* _Supplied information_
#####

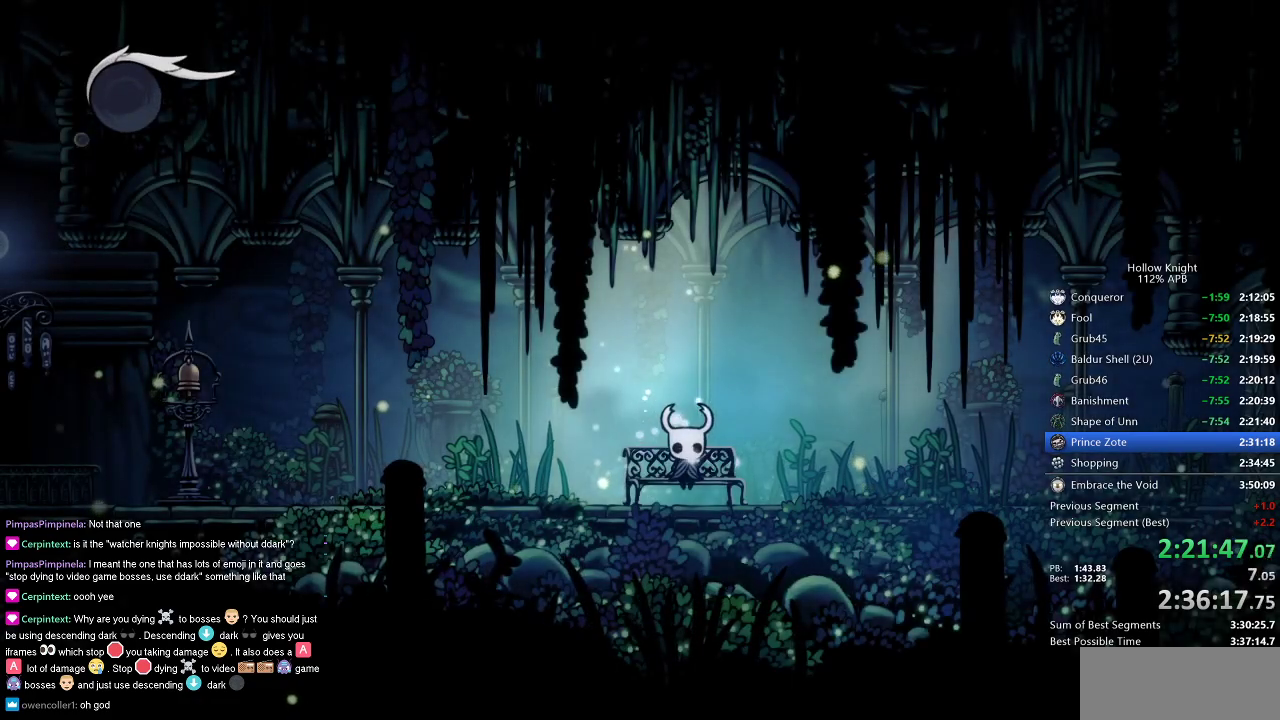
{"keys": [], "events": [[50, "left", "up"], [233, "left", "down"], [283, "left", "up"], [467, "left", "down"], [500, "left", "up"]]}
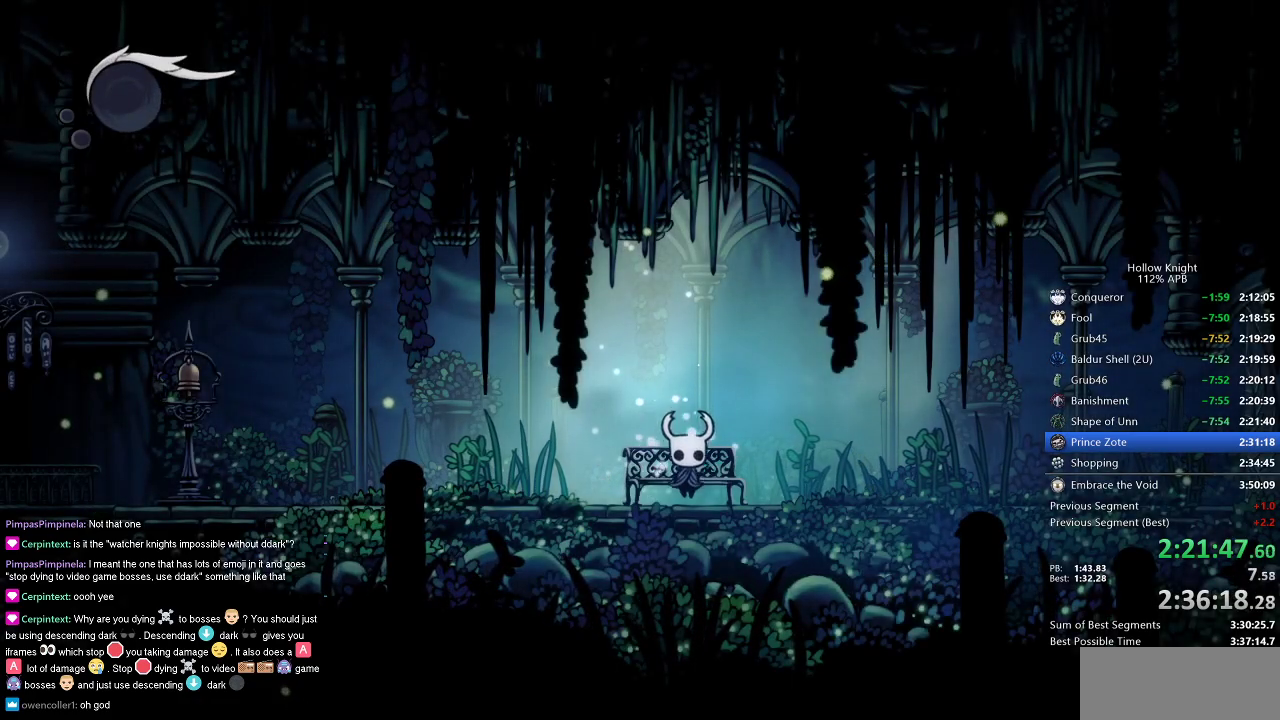
{"keys": ["left"], "events": [[50, "left", "down"], [100, "left", "up"], [150, "left", "down"], [250, "left", "up"], [300, "left", "down"]]}
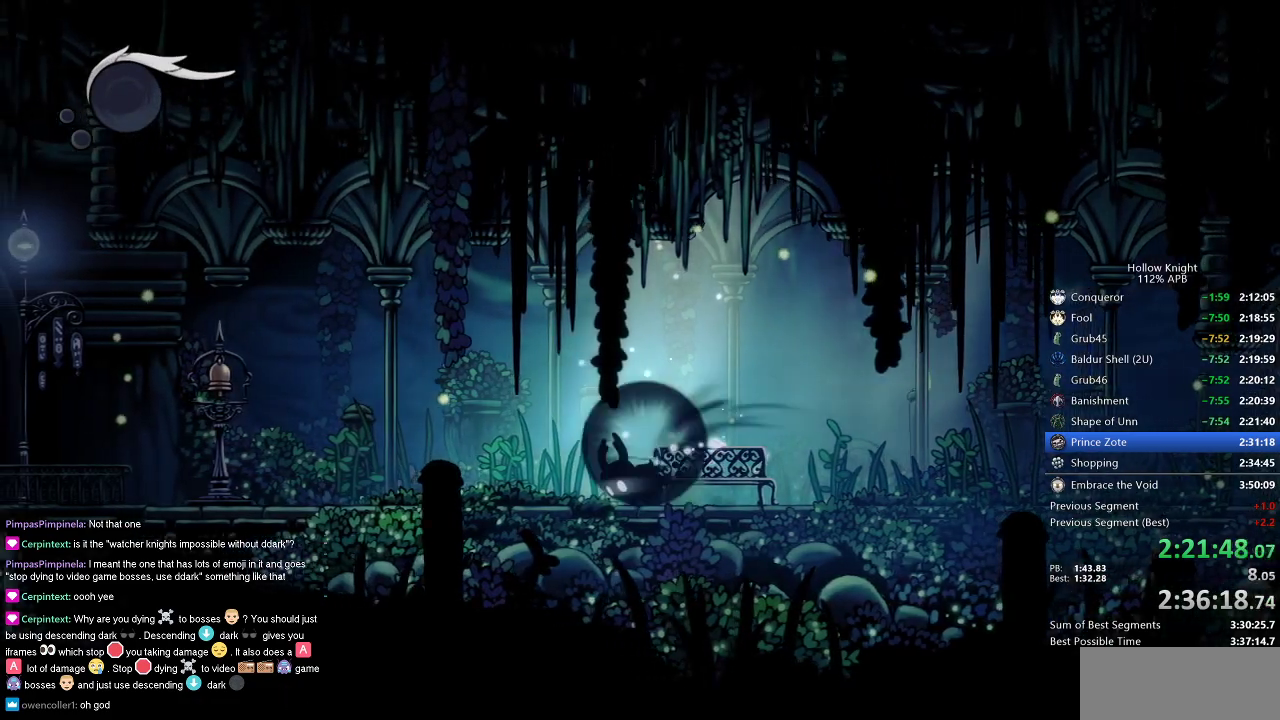
{"keys": ["left"], "events": [[33, "dash", "down"], [117, "dash", "up"]]}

#####

* _Task details_
Give back the material above word for word; no picture belongs in it.

* _Response below_
{"keys": [], "events": [[50, "left", "up"], [233, "left", "down"], [283, "left", "up"], [467, "left", "down"], [500, "left", "up"]]}
{"keys": ["left"], "events": [[50, "left", "down"], [100, "left", "up"], [150, "left", "down"], [250, "left", "up"], [300, "left", "down"]]}
{"keys": ["left"], "events": [[33, "dash", "down"], [117, "dash", "up"]]}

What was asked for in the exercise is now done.